What’s a country to do with a millions-strong plague of crop-munching rodents? Ideas abound for Spain’s Castille-Leon region to quell its infestation: Burn them. Drown them. Choke them with engine exhaust. Squish them with a rolling pin attached to a plow.
Then there’s this high-tech doozy from a government veterinarian: Zap these mouse-like animals called voles with earsplitting ultrasound, using a cross between the Pied Piper ploy and a military pincer movement to herd them together for a collective death blow with water or fire.
The government of Castille-Leon, a northern region that is one of Spain’s agricultural heartlands, began burning harvested farmland last week to try to wipe out an invasion that had been brewing for months but has now mushroomed into an agricultural nightmare.

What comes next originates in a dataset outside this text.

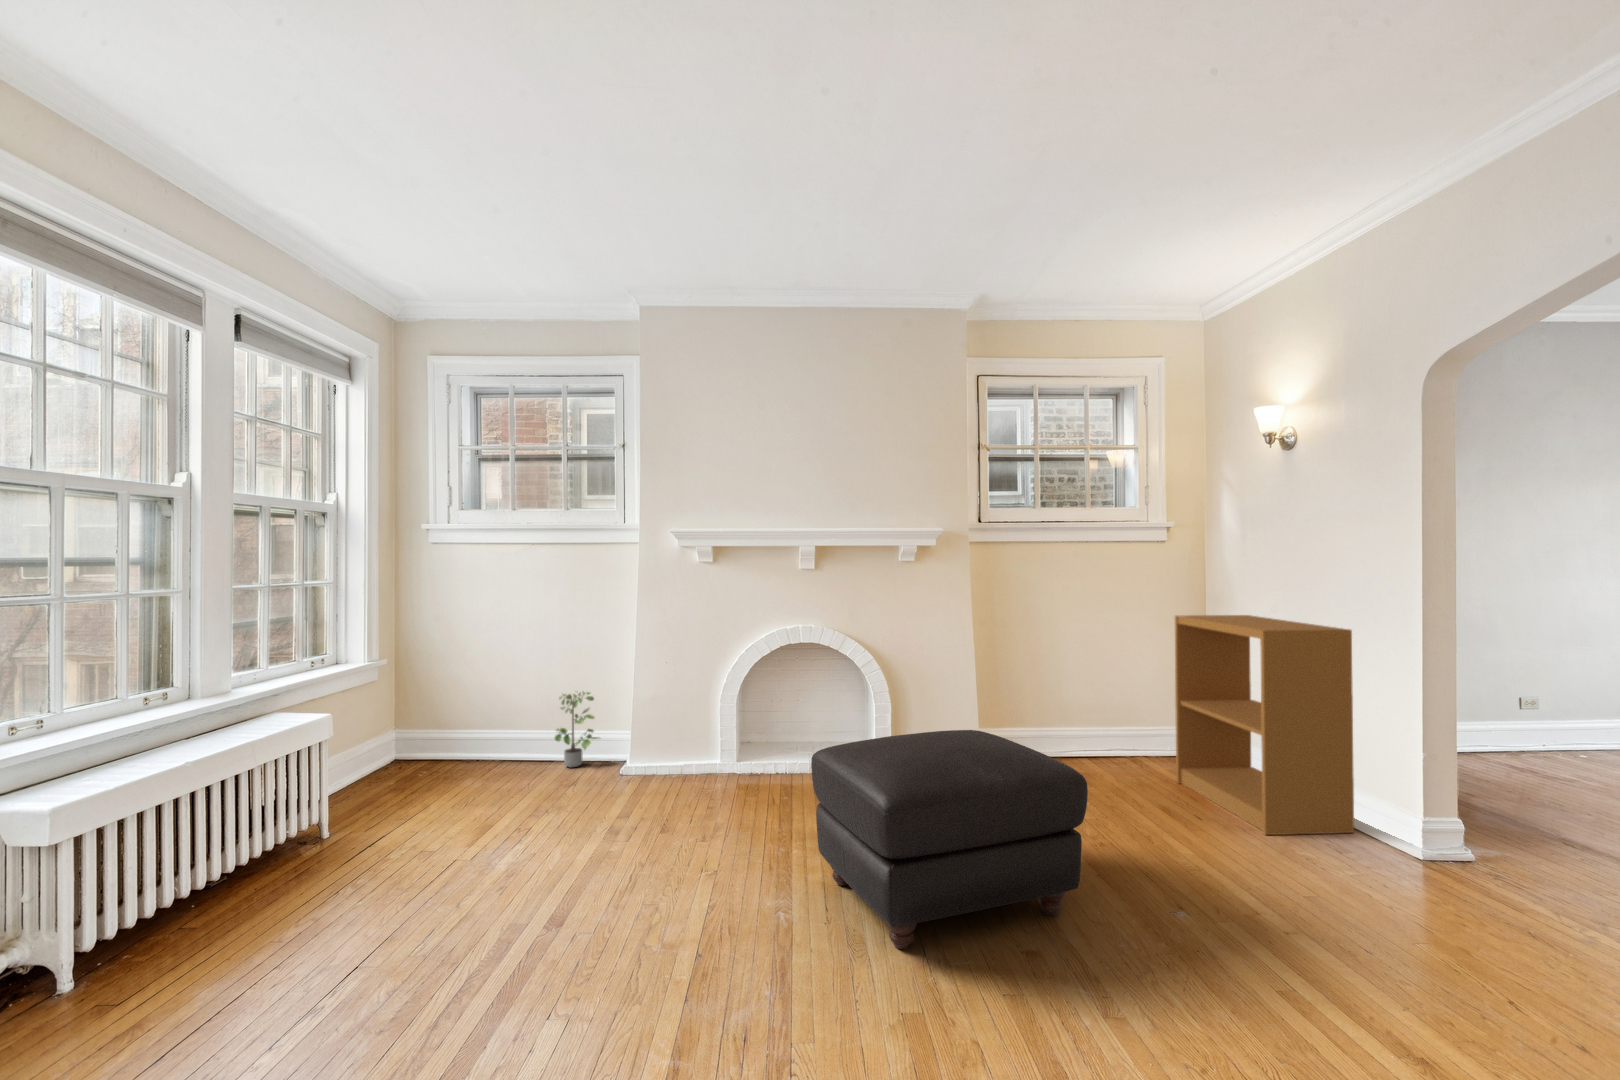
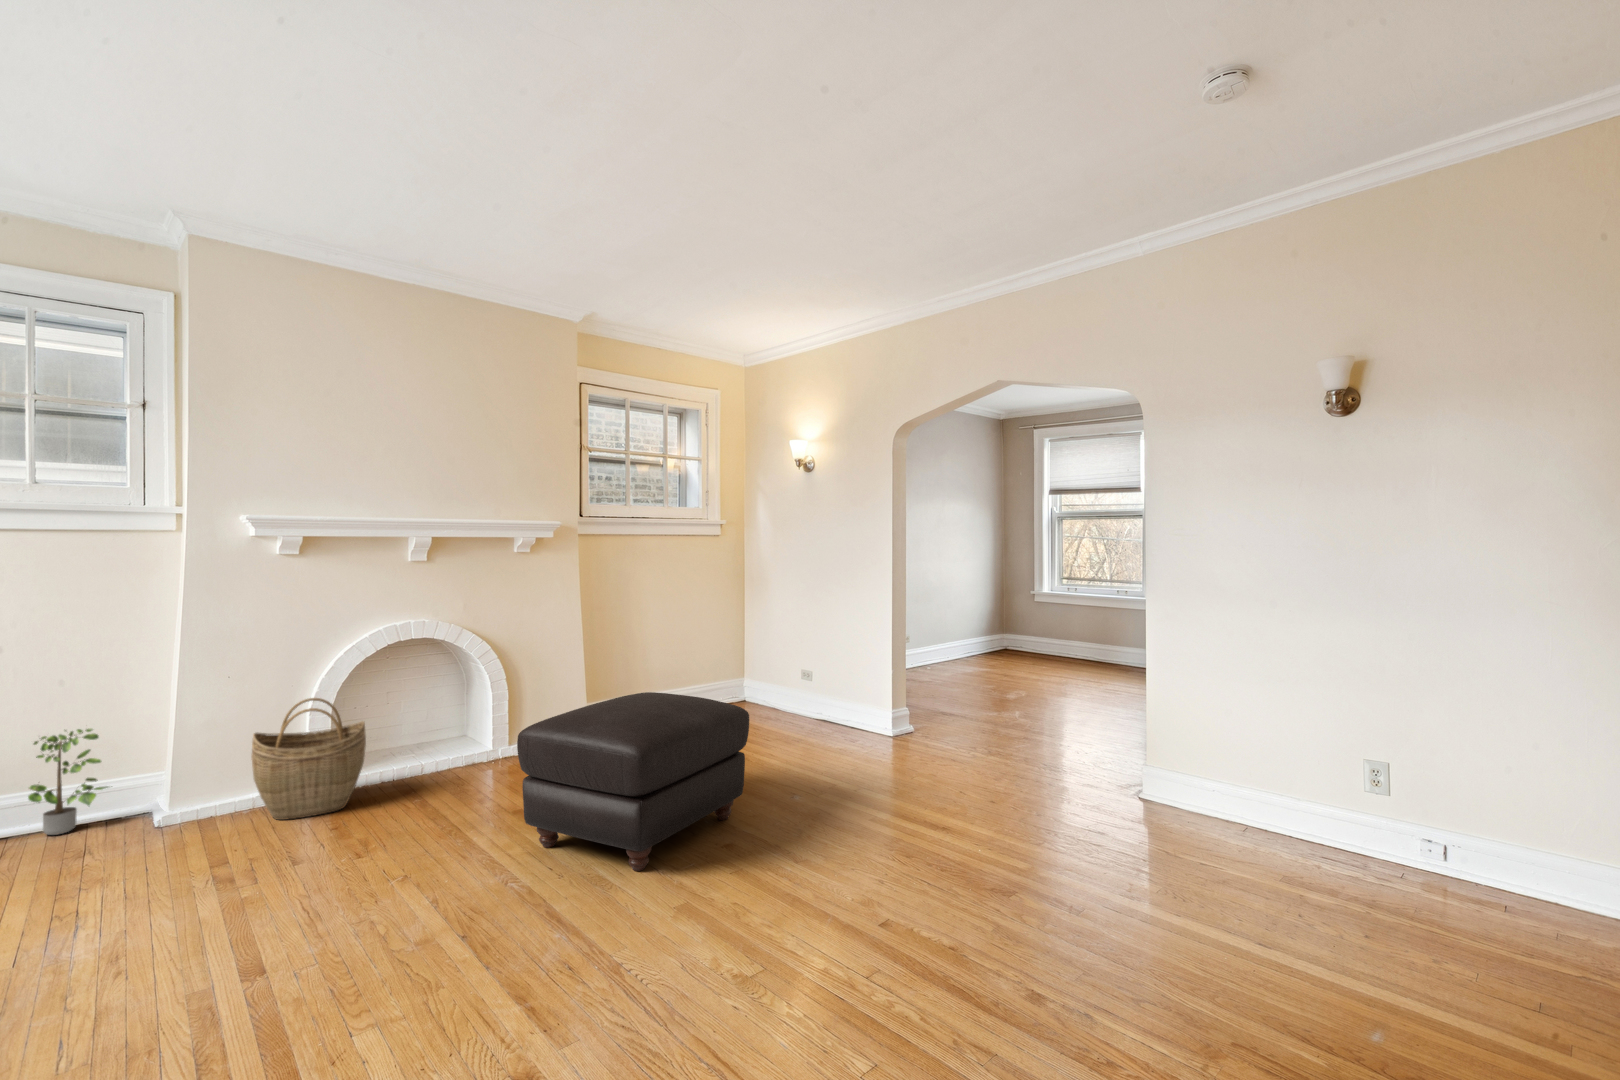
bookshelf: present [1175,615,1354,835] -> none [739,591,855,742]
woven basket: none [666,688,750,793] -> present [251,698,366,820]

Farm organizations initially estimated the mysterious vole infestation at 7.5 million wee intruders. But Jose Carlos Pinero, a veterinarian with the Castille-Leon regional health department and proponent of the ultrasound eradication idea, said Tuesday that scientists now believe there are hundreds of millions of the pests — perhaps as many as 700 million.
Voles give off a characteristic odor and the plague is so intense you can smell the critters — live ones, not rotting bodies — as you drive around, he said.
“The other day I was driving along the highway and the smell was overpowering,” Pinero said from Valladolid, the regional capital.
Grain crops have been devastated and the voles are now turning their appetites to summer crops like potatoes, grapevines and beets.
The government says it is flummoxed as to what is causing the infestation, although Pinero blames it on a mild winter — freezing temperatures kill off many voles — and an abundance of spring rain that led to bountiful harvests and a rodent feast.
Pinero presented his ultrasound plan to the government on Monday and said he expects an answer soon because the infestation is at crisis level.
It would work like this: zap the animals with ultrasound devices — they are inaudible to humans but excruciating for voles — from two directions, shooing them toward a designated point where they could be drowned or burned.
Pinero likened it to the Brothers Grimm tale of the piper who lures a plague of rats out of a town with irresistible music.
Other weapons are being considered as well.
From cyberspace, Internet contributors offer up ideas like piping motorcycle exhaust fumes into vole holes, stuffing the holes with rags soaked with gasoline or even electrifying them.
Pablo Villar, mayor of the town of Villalar de los Comuneros, population 500, tried out a makeshift extermination device Tuesday: a huge iron tube tied the back of a farm plow. The idea is to loosen the soil and uncover the voles’ hideouts, then crush them with the roller.
The result was so-so. “The roller did not kill as many animals as we thought it would,” he said in a telephone interview, adding that he will try again with a heavier one. The streets of his village used to be crawling with voles, until he set up a perimeter of poison.
“I am simply not going to allow voles to live here with me,” he said.